Network urges local vote for governor

Network urges local vote for governor

Elected officials 'will respond best to needs'

Anek Laothammatat, seen here in February speaking up for jailed protesters, leads the People's Assembly for Thailand Reform, which claims the military is dragging its feet on decentralisation policies. (File photo by Apichart Jinakul)
Anek Laothammatat, seen here in February speaking up for jailed protesters, leads the People's Assembly for Thailand Reform, which claims the military is dragging its feet on decentralisation policies. (File photo by Apichart Jinakul)

A network of reform advocates is pushing for direct elections of provincial governors as part of local administration reform aimed at power decentralisation.

The group known as the People's Assembly for Thailand Reform also proposed the country's boundaries be redrawn and divided into 12 regions to boost efficiency in national administration.

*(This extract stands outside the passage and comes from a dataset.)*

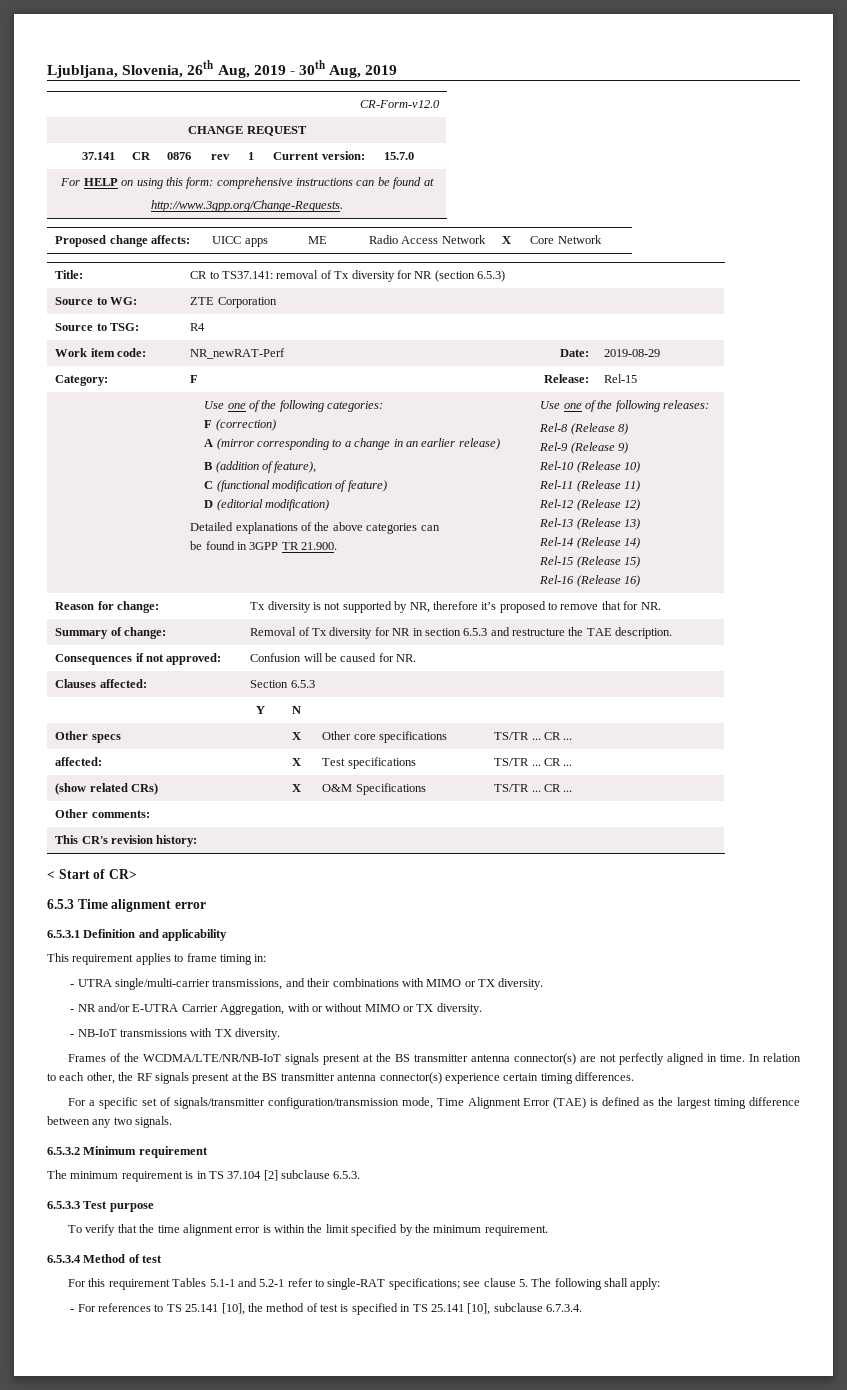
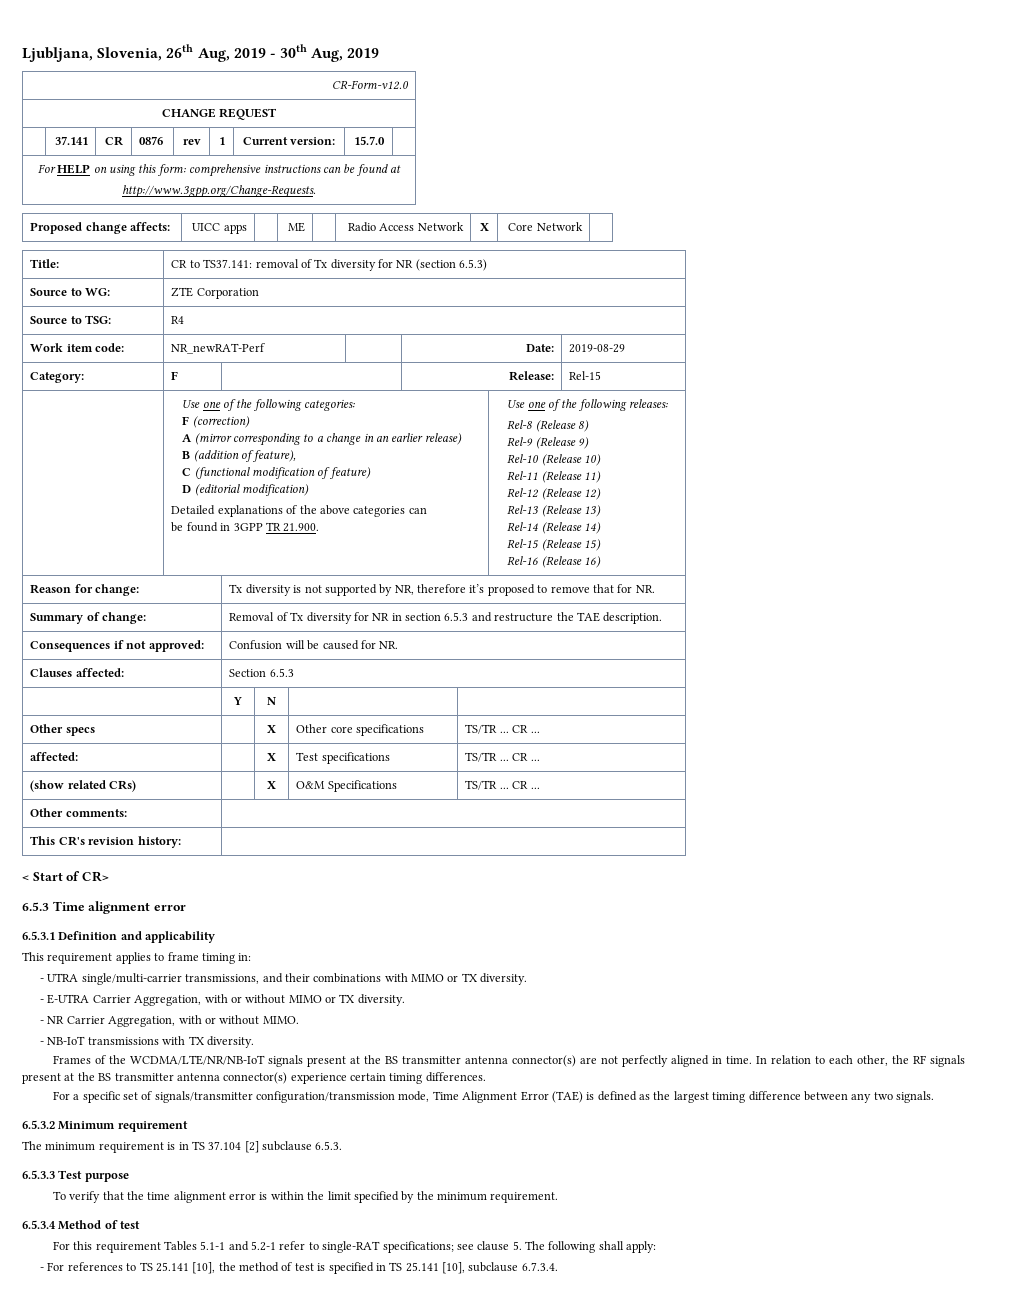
[77,1003,131,1012] NR and/or -> (45, 1001) none
(482, 1009) none -> [40,1015,299,1027] // - NR Carrier Aggregation, with or without MIMO.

The assembly held activities Sunday, including a seminar at Rangsit University to discuss reform issues.

Reform proposals will be presented to the government so they can be implemented before the election.

About 300 academics, former MPs and senators and representatives of the civil sector took part in the event.

The reform body, unveiled in June at a gathering of academics and civil activists in Bangkok, is seen by some as a product of frustration over the coup-installed National Reform Steering Assembly's slow progress in bringing national reforms up to speed.

Speaking after the seminar, Anek Laothammatat, rector of the university's college of government, revealed the group has come up with a proposal for provincial governors to be elected directly by residents so they could respond best to their specific needs.

Under the proposal, elected provincial governors would serve a four-year term in office, but no more than two consecutive terms, said Mr Anek, who is a group member working on civil service reform.

Under the proposed model, elected provincial governors would report directly to the prime minister, not the Interior Minister as in the current system, and they would be required to have a meeting with the prime minister, similar to a cabinet meeting, at least once a month.

Moreover, government officials who are sent from the central government to work in the provinces would become local officials working under elected provincial governors, said Mr Anek, a former member of the defunct National Reform Council.

He said under the existing system, many officials in each province are not local residents so they can't respond to local needs.

"Teachers belong to the Education Ministry, and doctors to the Public Health Ministry, while provincial governors are subject to transfer every 11 months, which impedes continuity in their work. Each province needs its own personnel to keep on developing the province," Mr Anek said.

Under this model, the budget allocations which state agencies in each province receive from the central government will be handled by provincial governors to boost efficiency in running development projects.

The group has also agreed the Interior Ministry should be changed into a regional development and internal security ministry only responsible for providing academic support.

They also decided the country's boundaries should be redrawn and grouped into 12 regions along economic and geographic lines, such as the Andaman region, the Gulf of Thailand region, and the Northeast to be divided into three new regions, Mr Anek said.

Rangsit University rector Arthit Ourairat said the assembly wasn't criticising the government, but hoped to work with it to "design the country".